Materials provided:
________________________________________

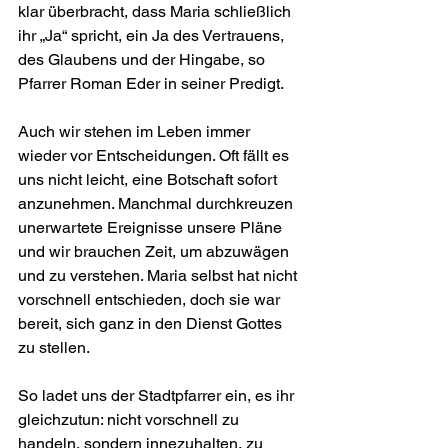
klar überbracht, dass Maria schließlich 
ihr „Ja“ spricht, ein Ja des Vertrauens, 
des Glaubens und der Hingabe, so 
Pfarrer Roman Eder in seiner Predigt.
Auch wir stehen im Leben immer 
wieder vor Entscheidungen. Oft fällt es 
uns nicht leicht, eine Botschaft sofort 
anzunehmen. Manchmal durchkreuzen 
unerwartete Ereignisse unsere Pläne 
und wir brauchen Zeit, um abzuwägen 
und zu verstehen. Maria selbst hat nicht 
vorschnell entschieden, doch sie war 
bereit, sich ganz in den Dienst Gottes 
zu stellen.
So ladet uns der Stadtpfarrer ein, es ihr 
gleichzutun: nicht vorschnell zu 
handeln, sondern innezuhalten, zu 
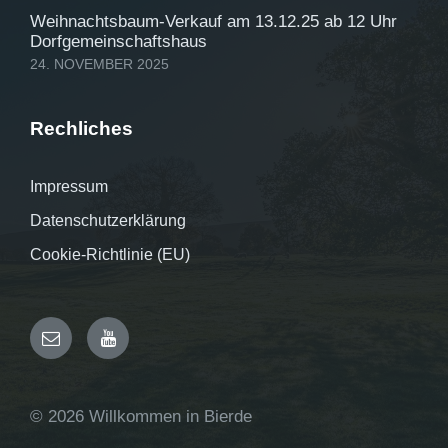
Weihnachtsbaum-Verkauf am 13.12.25 ab 12 Uhr
Dorfgemeinschaftshaus
24. NOVEMBER 2025
Rechliches
Impressum
Datenschutzerklärung
Cookie-Richtlinie (EU)
E-
YouTube
Mail
© 2026 Willkommen in Bierde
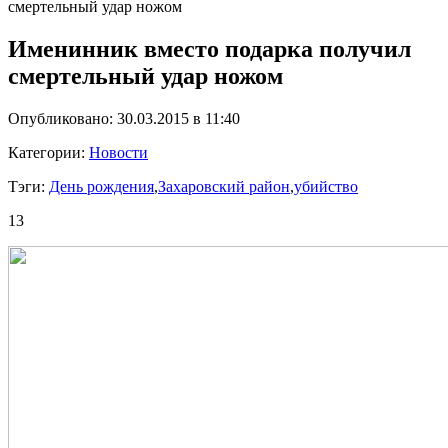
смертельный удар ножом
Именинник вместо подарка получил
смертельный удар ножом
Опубликовано: 30.03.2015 в 11:40
Категории:
Новости
Тэги:
День рождения
,
Захаровский район
,
убийство
13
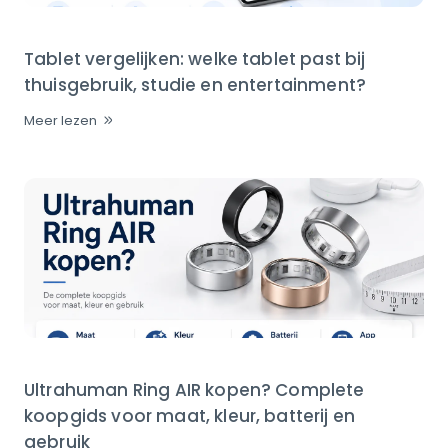
Tablet vergelijken: welke tablet past bij
thuisgebruik, studie en entertainment?
Meer lezen
Ultrahuman Ring AIR kopen? Complete
koopgids voor maat, kleur, batterij en
gebruik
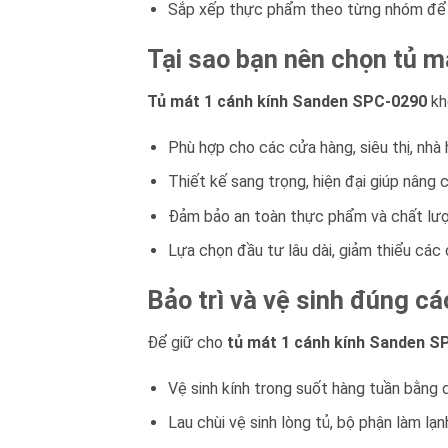
Sắp xếp thực phẩm theo từng nhóm để dễ
Tại sao bạn nên chọn tủ 
Tủ mát 1 cánh kính Sanden SPC-0290
khô
Phù hợp cho các cửa hàng, siêu thị, nhà 
Thiết kế sang trọng, hiện đại giúp nâng 
Đảm bảo an toàn thực phẩm và chất lượ
Lựa chọn đầu tư lâu dài, giảm thiểu các c
Bảo trì và vệ sinh đúng cá
Để giữ cho
tủ mát 1 cánh kính Sanden S
Vệ sinh kính trong suốt hàng tuần bằng 
Lau chùi vệ sinh lòng tủ, bộ phận làm lạn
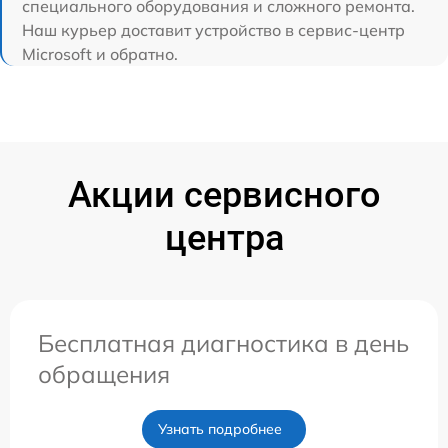
специального оборудования и сложного ремонта.
Наш курьер доставит устройство в сервис-центр
Microsoft и обратно.
Акции сервисного
центра
Бесплатная диагностика в день
обращения
Узнать подробнее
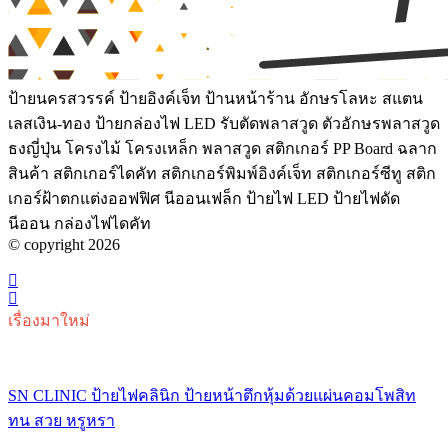
ป้ายนครสวรรค์ ป้ายอิงค์เจ็ท ป้านหน้าร้าน อักษรโลหะ สแตน
เลสเงิน-ทอง ป้ายกล่องไฟ LED รับตัดพลาสวูด ตัวอักษรพลาสวูด
ธงญี่ปุ่น โครงไม้ โครงเหล็ก พลาสวูด สติกเกอร์ PP Board ฉลาก
สินค้า สติกเกอร์ไดคัท สติกเกอร์พิมพ์อิงค์เจ็ท สติกเกอร์ซีทู สติก
เกอร์ฝ้าตกแต่งออฟฟิศ นีออนเฟล็ก ป้ายไฟ LED ป้ายไฟดัด
นีออน กล่องไฟไดคัท
© copyright 2026
เรื่องมาใหม่
SN CLINIC ป้ายไฟคลินิก ป้ายหน้าตึกหุ้มด้วยแผ่นคอมโพสิท
ทน สวย หรูหรา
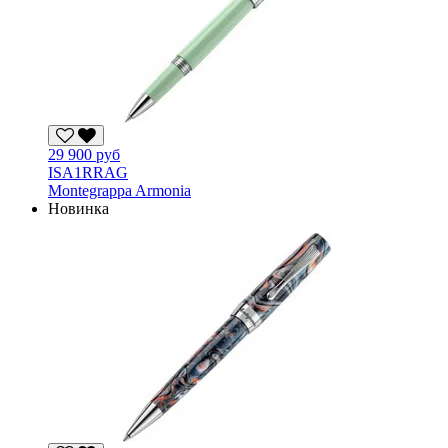
29 900 руб
ISA1RRAG
Montegrappa Armonia
Новинка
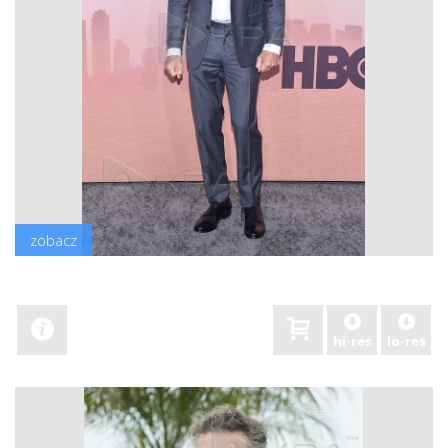
zobacz
hi-res
lo-res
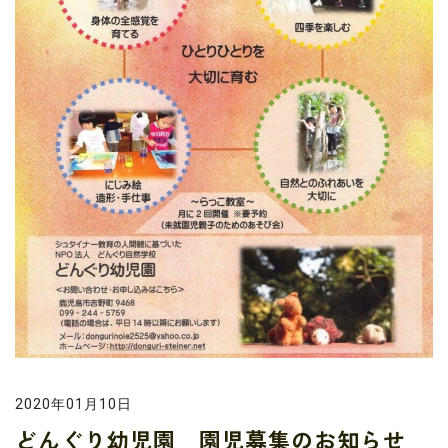
2020年01月10日
どんぐり幼児園 園児募集のお知らせ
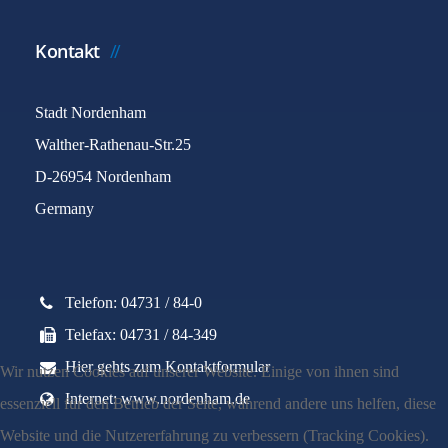
Kontakt
Stadt Nordenham
Walther-Rathenau-Str.25
D-26954 Nordenham
Germany
Telefon: 04731 / 84-0
Telefax: 04731 / 84-349
Hier gehts zum Kontaktformular
Wir nutzen Cookies auf unserer Website. Einige von ihnen sind
Internet: www.nordenham.de
essenziell für den Betrieb der Seite, während andere uns helfen, diese
Website und die Nutzererfahrung zu verbessern (Tracking Cookies).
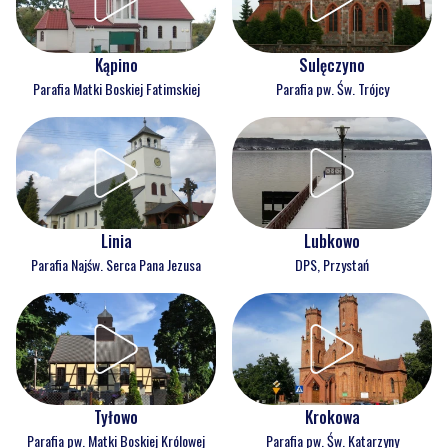
Kąpino
Sulęczyno
Parafia Matki Boskiej Fatimskiej
Parafia pw. Św. Trójcy
Linia
Lubkowo
Parafia Najśw. Serca Pana Jezusa
DPS, Przystań
Tyłowo
Krokowa
Parafia pw. Matki Boskiej Królowej
Parafia pw. Św. Katarzyny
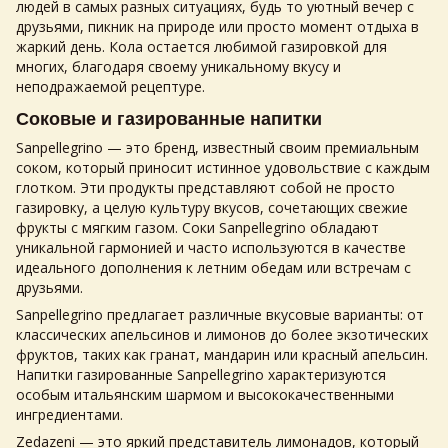
людей в самых разных ситуациях, будь то уютный вечер с
друзьями, пикник на природе или просто момент отдыха в
жаркий день. Кола остается любимой
газировкой
для
многих, благодаря своему уникальному вкусу и
неподражаемой рецептуре.
Соковые и
газированные напитки
Sanpellegrino — это бренд, известный своим премиальным
соком, который приносит истинное удовольствие с каждым
глотком. Эти продукты представляют собой не просто
газировку
, а целую культуру вкусов, сочетающих свежие
фрукты с мягким газом. Соки Sanpellegrino обладают
уникальной гармонией и часто используются в качестве
идеального дополнения к летним обедам или встречам с
друзьями.
Sanpellegrino предлагает различные вкусовые варианты: от
классических апельсинов и лимонов до более экзотических
фруктов, таких как гранат, мандарин или красный апельсин.
Напитки газированные
Sanpellegrino характеризуются
особым итальянским шармом и высококачественными
ингредиентами.
Zedazeni — это яркий представитель лимонадов, который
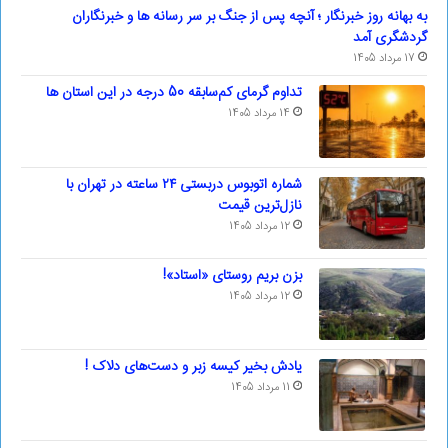
به بهانه روز خبرنگار ؛ آنچه پس از جنگ بر سر رسانه ها و خبرنگاران
گردشگری آمد
17 مرداد 1405
تداوم گرمای کم‌سابقه 50 درجه در این استان ها
14 مرداد 1405
شماره اتوبوس دربستی ۲۴ ساعته در تهران با
نازل‌ترین قیمت
12 مرداد 1405
بزن بریم روستای «استاد»!
12 مرداد 1405
یادش بخیر کیسه‌ زبر و دست‌های دلاک !
11 مرداد 1405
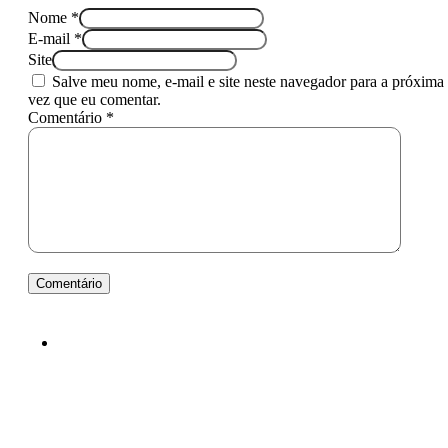
Nome *
E-mail *
Site
Salve meu nome, e-mail e site neste navegador para a próxima
vez que eu comentar.
Comentário *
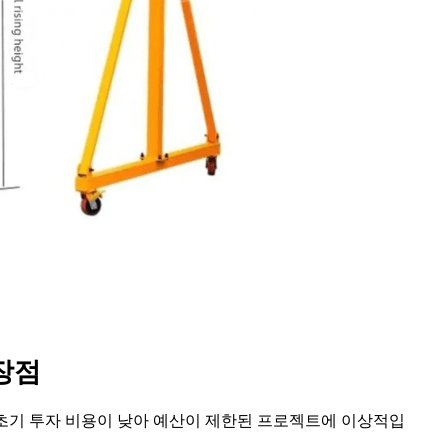
장점
 초기 투자 비용이 낮아 예산이 제한된 프로젝트에 이상적입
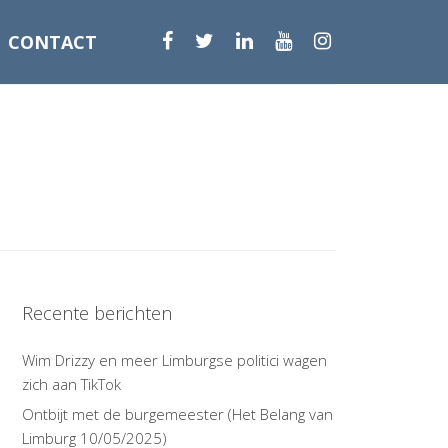
CONTACT
Recente berichten
Wim Drizzy en meer Limburgse politici wagen
zich aan TikTok
Ontbijt met de burgemeester (Het Belang van
Limburg 10/05/2025)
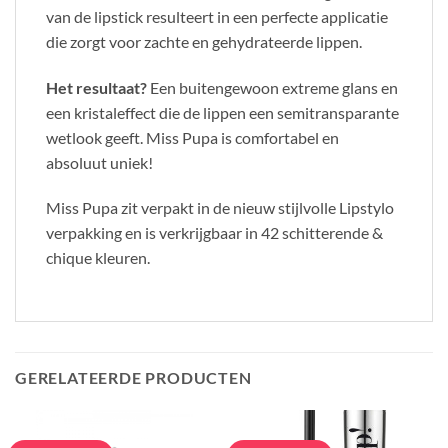
van de lipstick resulteert in een perfecte applicatie
die zorgt voor zachte en gehydrateerde lippen.
Het resultaat?
Een buitengewoon extreme glans en
een kristaleffect die de lippen een semitransparante
wetlook geeft. Miss Pupa is comfortabel en
absoluut uniek!
Miss Pupa zit verpakt in de nieuw stijlvolle Lipstylo
verpakking en is verkrijgbaar in 42 schitterende &
chique kleuren.
GERELATEERDE PRODUCTEN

________________________________________

Problem to solve:
Rewrite the text of all the records with every "Miss Pupa" changed to "Lady Pupa" and everything else left as it is. Omit the pictures from your answer.

Written response:
klar überbracht, dass Maria schließlich 
ihr „Ja“ spricht, ein Ja des Vertrauens, 
des Glaubens und der Hingabe, so 
Pfarrer Roman Eder in seiner Predigt.
Auch wir stehen im Leben immer 
wieder vor Entscheidungen. Oft fällt es 
uns nicht leicht, eine Botschaft sofort 
anzunehmen. Manchmal durchkreuzen 
unerwartete Ereignisse unsere Pläne 
und wir brauchen Zeit, um abzuwägen 
und zu verstehen. Maria selbst hat nicht 
vorschnell entschieden, doch sie war 
bereit, sich ganz in den Dienst Gottes 
zu stellen.
So ladet uns der Stadtpfarrer ein, es ihr 
gleichzutun: nicht vorschnell zu 
handeln, sondern innezuhalten, zu 
Weihnachtsbaum-Verkauf am 13.12.25 ab 12 Uhr
Dorfgemeinschaftshaus
24. NOVEMBER 2025
Rechliches
Impressum
Datenschutzerklärung
Cookie-Richtlinie (EU)
E-
YouTube
Mail
© 2026 Willkommen in Bierde
смертельный удар ножом
Именинник вместо подарка получил
смертельный удар ножом
Опубликовано: 30.03.2015 в 11:40
Категории:
Новости
Тэги:
День рождения
,
Захаровский район
,
убийство
13
Tablet vergelijken: welke tablet past bij
thuisgebruik, studie en entertainment?
Meer lezen
Ultrahuman Ring AIR kopen? Complete
koopgids voor maat, kleur, batterij en
gebruik
Sắp xếp thực phẩm theo từng nhóm để dễ
Tại sao bạn nên chọn tủ 
Tủ mát 1 cánh kính Sanden SPC-0290
khô
Phù hợp cho các cửa hàng, siêu thị, nhà 
Thiết kế sang trọng, hiện đại giúp nâng 
Đảm bảo an toàn thực phẩm và chất lượ
Lựa chọn đầu tư lâu dài, giảm thiểu các c
Bảo trì và vệ sinh đúng cá
Để giữ cho
tủ mát 1 cánh kính Sanden S
Vệ sinh kính trong suốt hàng tuần bằng 
Lau chùi vệ sinh lòng tủ, bộ phận làm lạn
специального оборудования и сложного ремонта.
Наш курьер доставит устройство в сервис-центр
Microsoft и обратно.
Акции сервисного
центра
Бесплатная диагностика в день
обращения
Узнать подробнее
ป้ายนครสวรรค์ ป้ายอิงค์เจ็ท ป้านหน้าร้าน อักษรโลหะ สแตน
เลสเงิน-ทอง ป้ายกล่องไฟ LED รับตัดพลาสวูด ตัวอักษรพลาสวูด
ธงญี่ปุ่น โครงไม้ โครงเหล็ก พลาสวูด สติกเกอร์ PP Board ฉลาก
สินค้า สติกเกอร์ไดคัท สติกเกอร์พิมพ์อิงค์เจ็ท สติกเกอร์ซีทู สติก
เกอร์ฝ้าตกแต่งออฟฟิศ นีออนเฟล็ก ป้ายไฟ LED ป้ายไฟดัด
นีออน กล่องไฟไดคัท
© copyright 2026
เรื่องมาใหม่
SN CLINIC ป้ายไฟคลินิก ป้ายหน้าตึกหุ้มด้วยแผ่นคอมโพสิท
ทน สวย หรูหรา
29 900 руб
ISA1RRAG
Montegrappa Armonia
Новинка
zobacz
hi-res
lo-res
2020年01月10日
どんぐり幼児園 園児募集のお知らせ
Kontakt
Stadt Nordenham
Walther-Rathenau-Str.25
D-26954 Nordenham
Germany
Telefon: 04731 / 84-0
Telefax: 04731 / 84-349
Hier gehts zum Kontaktformular
Wir nutzen Cookies auf unserer Website. Einige von ihnen sind
Internet: www.nordenham.de
essenziell für den Betrieb der Seite, während andere uns helfen, diese
Website und die Nutzererfahrung zu verbessern (Tracking Cookies).
Kąpino
Sulęczyno
Parafia Matki Boskiej Fatimskiej
Parafia pw. Św. Trójcy
Linia
Lubkowo
Parafia Najśw. Serca Pana Jezusa
DPS, Przystań
Tyłowo
Krokowa
Parafia pw. Matki Boskiej Królowej
Parafia pw. Św. Katarzyny
людей в самых разных ситуациях, будь то уютный вечер с
друзьями, пикник на природе или просто момент отдыха в
жаркий день. Кола остается любимой
газировкой
для
многих, благодаря своему уникальному вкусу и
неподражаемой рецептуре.
Соковые и
газированные напитки
Sanpellegrino — это бренд, известный своим премиальным
соком, который приносит истинное удовольствие с каждым
глотком. Эти продукты представляют собой не просто
газировку
, а целую культуру вкусов, сочетающих свежие
фрукты с мягким газом. Соки Sanpellegrino обладают
уникальной гармонией и часто используются в качестве
идеального дополнения к летним обедам или встречам с
друзьями.
Sanpellegrino предлагает различные вкусовые варианты: от
классических апельсинов и лимонов до более экзотических
фруктов, таких как гранат, мандарин или красный апельсин.
Напитки газированные
Sanpellegrino характеризуются
особым итальянским шармом и высококачественными
ингредиентами.
Zedazeni — это яркий представитель лимонадов, который
به بهانه روز خبرنگار ؛ آنچه پس از جنگ بر سر رسانه ها و خبرنگاران
گردشگری آمد
17 مرداد 1405
تداوم گرمای کم‌سابقه 50 درجه در این استان ها
14 مرداد 1405
شماره اتوبوس دربستی ۲۴ ساعته در تهران با
نازل‌ترین قیمت
12 مرداد 1405
بزن بریم روستای «استاد»!
12 مرداد 1405
یادش بخیر کیسه‌ زبر و دست‌های دلاک !
11 مرداد 1405
Nome *
E-mail *
Site
Salve meu nome, e-mail e site neste navegador para a próxima
vez que eu comentar.
Comentário *
장점
 초기 투자 비용이 낮아 예산이 제한된 프로젝트에 이상적입
CONTACT
Recente berichten
Wim Drizzy en meer Limburgse politici wagen
zich aan TikTok
Ontbijt met de burgemeester (Het Belang van
Limburg 10/05/2025)
van de lipstick resulteert in een perfecte applicatie
die zorgt voor zachte en gehydrateerde lippen.
Het resultaat?
Een buitengewoon extreme glans en
een kristaleffect die de lippen een semitransparante
wetlook geeft. Lady Pupa is comfortabel en
absoluut uniek!
Lady Pupa zit verpakt in de nieuw stijlvolle Lipstylo
verpakking en is verkrijgbaar in 42 schitterende &
chique kleuren.
GERELATEERDE PRODUCTEN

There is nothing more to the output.